Rename "darktable history" to "edit history" everywhere it appears in the rows below, and write the rows out again with nothing else changed.

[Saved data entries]
--------------------------------------------------

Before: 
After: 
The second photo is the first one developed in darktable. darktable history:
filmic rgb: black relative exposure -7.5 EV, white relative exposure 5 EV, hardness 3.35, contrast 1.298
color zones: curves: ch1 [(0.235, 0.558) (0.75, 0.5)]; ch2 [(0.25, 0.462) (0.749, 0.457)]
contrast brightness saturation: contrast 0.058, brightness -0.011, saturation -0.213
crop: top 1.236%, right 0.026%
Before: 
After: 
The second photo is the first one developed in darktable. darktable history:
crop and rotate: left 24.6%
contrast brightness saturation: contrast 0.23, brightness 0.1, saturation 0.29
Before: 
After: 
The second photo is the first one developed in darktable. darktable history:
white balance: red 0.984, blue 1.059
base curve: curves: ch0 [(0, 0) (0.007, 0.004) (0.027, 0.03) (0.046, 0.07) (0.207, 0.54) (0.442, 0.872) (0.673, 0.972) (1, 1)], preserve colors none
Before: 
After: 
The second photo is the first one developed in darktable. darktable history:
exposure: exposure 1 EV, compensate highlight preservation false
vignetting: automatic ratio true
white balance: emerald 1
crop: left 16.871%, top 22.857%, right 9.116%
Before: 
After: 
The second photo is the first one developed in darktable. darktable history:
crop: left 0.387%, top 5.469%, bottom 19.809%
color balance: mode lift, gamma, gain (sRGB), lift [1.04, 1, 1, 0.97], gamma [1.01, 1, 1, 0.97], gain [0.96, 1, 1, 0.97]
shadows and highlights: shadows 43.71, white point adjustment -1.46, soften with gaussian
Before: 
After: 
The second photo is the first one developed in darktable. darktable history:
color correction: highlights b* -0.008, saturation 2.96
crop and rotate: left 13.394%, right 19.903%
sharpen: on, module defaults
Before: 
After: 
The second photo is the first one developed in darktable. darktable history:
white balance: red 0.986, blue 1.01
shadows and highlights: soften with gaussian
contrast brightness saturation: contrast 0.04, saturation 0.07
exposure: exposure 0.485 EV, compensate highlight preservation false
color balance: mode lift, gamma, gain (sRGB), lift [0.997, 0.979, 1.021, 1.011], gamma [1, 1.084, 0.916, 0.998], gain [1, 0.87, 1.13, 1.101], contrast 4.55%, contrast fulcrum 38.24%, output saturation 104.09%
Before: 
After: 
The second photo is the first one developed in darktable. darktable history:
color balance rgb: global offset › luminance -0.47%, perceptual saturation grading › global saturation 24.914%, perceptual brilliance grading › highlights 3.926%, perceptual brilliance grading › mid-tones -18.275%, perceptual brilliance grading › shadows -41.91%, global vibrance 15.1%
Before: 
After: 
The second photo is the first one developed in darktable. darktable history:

--------------------------------------------------

Answer to this exercise:
Before: 
After: 
The second photo is the first one developed in darktable. edit history:
filmic rgb: black relative exposure -7.5 EV, white relative exposure 5 EV, hardness 3.35, contrast 1.298
color zones: curves: ch1 [(0.235, 0.558) (0.75, 0.5)]; ch2 [(0.25, 0.462) (0.749, 0.457)]
contrast brightness saturation: contrast 0.058, brightness -0.011, saturation -0.213
crop: top 1.236%, right 0.026%
Before: 
After: 
The second photo is the first one developed in darktable. edit history:
crop and rotate: left 24.6%
contrast brightness saturation: contrast 0.23, brightness 0.1, saturation 0.29
Before: 
After: 
The second photo is the first one developed in darktable. edit history:
white balance: red 0.984, blue 1.059
base curve: curves: ch0 [(0, 0) (0.007, 0.004) (0.027, 0.03) (0.046, 0.07) (0.207, 0.54) (0.442, 0.872) (0.673, 0.972) (1, 1)], preserve colors none
Before: 
After: 
The second photo is the first one developed in darktable. edit history:
exposure: exposure 1 EV, compensate highlight preservation false
vignetting: automatic ratio true
white balance: emerald 1
crop: left 16.871%, top 22.857%, right 9.116%
Before: 
After: 
The second photo is the first one developed in darktable. edit history:
crop: left 0.387%, top 5.469%, bottom 19.809%
color balance: mode lift, gamma, gain (sRGB), lift [1.04, 1, 1, 0.97], gamma [1.01, 1, 1, 0.97], gain [0.96, 1, 1, 0.97]
shadows and highlights: shadows 43.71, white point adjustment -1.46, soften with gaussian
Before: 
After: 
The second photo is the first one developed in darktable. edit history:
color correction: highlights b* -0.008, saturation 2.96
crop and rotate: left 13.394%, right 19.903%
sharpen: on, module defaults
Before: 
After: 
The second photo is the first one developed in darktable. edit history:
white balance: red 0.986, blue 1.01
shadows and highlights: soften with gaussian
contrast brightness saturation: contrast 0.04, saturation 0.07
exposure: exposure 0.485 EV, compensate highlight preservation false
color balance: mode lift, gamma, gain (sRGB), lift [0.997, 0.979, 1.021, 1.011], gamma [1, 1.084, 0.916, 0.998], gain [1, 0.87, 1.13, 1.101], contrast 4.55%, contrast fulcrum 38.24%, output saturation 104.09%
Before: 
After: 
The second photo is the first one developed in darktable. edit history:
color balance rgb: global offset › luminance -0.47%, perceptual saturation grading › global saturation 24.914%, perceptual brilliance grading › highlights 3.926%, perceptual brilliance grading › mid-tones -18.275%, perceptual brilliance grading › shadows -41.91%, global vibrance 15.1%
Before: 
After: 
The second photo is the first one developed in darktable. edit history:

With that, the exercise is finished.